ADR-020: Standardized Test Pyramid¶
Context & Problem Statement¶
As the project grew, tests became a mix of unit, integration, and E2E logic in single files. This made it impossible to run "fast" tests only or to isolate why a failure occurred.
Decision¶
We enforce a Standardized Test Pyramid:
- Unit Tests (
tests/unit/): Pure logic, zero IO, sub-second execution. - Integration Tests (
tests/integration/): Module interactions, filesystem tests, mock-API calls. - End-to-End Tests (
tests/e2e/): Full CLI runs, real ML model loading, local server mocks.
Tests are further categorized using Pytest Markers (@pytest.mark.slow, @pytest.mark.ml_models).
Rationale¶
- Feedback Speed: Developers can run
make test-unitin seconds during the inner loop. - Reliability: Isolated tests make it clear whether a bug is in a specific function or an integration point.

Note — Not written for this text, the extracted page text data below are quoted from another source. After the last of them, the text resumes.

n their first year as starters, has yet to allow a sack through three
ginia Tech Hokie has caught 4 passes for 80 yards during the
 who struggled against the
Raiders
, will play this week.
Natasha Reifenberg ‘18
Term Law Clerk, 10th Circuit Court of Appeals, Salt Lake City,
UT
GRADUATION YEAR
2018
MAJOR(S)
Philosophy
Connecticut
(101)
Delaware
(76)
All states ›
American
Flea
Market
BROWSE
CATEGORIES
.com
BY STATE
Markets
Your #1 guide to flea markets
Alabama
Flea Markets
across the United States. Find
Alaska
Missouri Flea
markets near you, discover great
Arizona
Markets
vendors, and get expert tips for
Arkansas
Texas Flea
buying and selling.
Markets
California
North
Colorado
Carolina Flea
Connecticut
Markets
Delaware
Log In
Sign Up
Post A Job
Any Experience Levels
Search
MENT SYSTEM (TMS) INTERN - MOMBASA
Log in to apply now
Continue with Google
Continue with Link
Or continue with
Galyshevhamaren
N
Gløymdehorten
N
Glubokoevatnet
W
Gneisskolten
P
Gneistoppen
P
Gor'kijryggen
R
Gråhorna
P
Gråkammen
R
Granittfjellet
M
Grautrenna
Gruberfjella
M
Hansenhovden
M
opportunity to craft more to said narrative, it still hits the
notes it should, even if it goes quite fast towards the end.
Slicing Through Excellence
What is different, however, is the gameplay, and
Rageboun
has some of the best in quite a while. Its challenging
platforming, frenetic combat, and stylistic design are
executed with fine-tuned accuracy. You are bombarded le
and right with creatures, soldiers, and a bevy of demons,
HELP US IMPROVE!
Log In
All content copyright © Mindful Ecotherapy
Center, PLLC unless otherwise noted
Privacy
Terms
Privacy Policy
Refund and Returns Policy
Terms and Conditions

- CI Control: Enables the "Stratified CI" (ADR-033) by providing clear targets for fast/full checks.
Alternatives Considered¶
- Feature-based Organization: Rejected as it makes it harder to separate fast vs. slow tests.
Consequences¶
- Positive: Highly predictable test suite; clear contribution guidelines for new tests.
- Negative: Requires strict discipline to keep IO out of unit tests.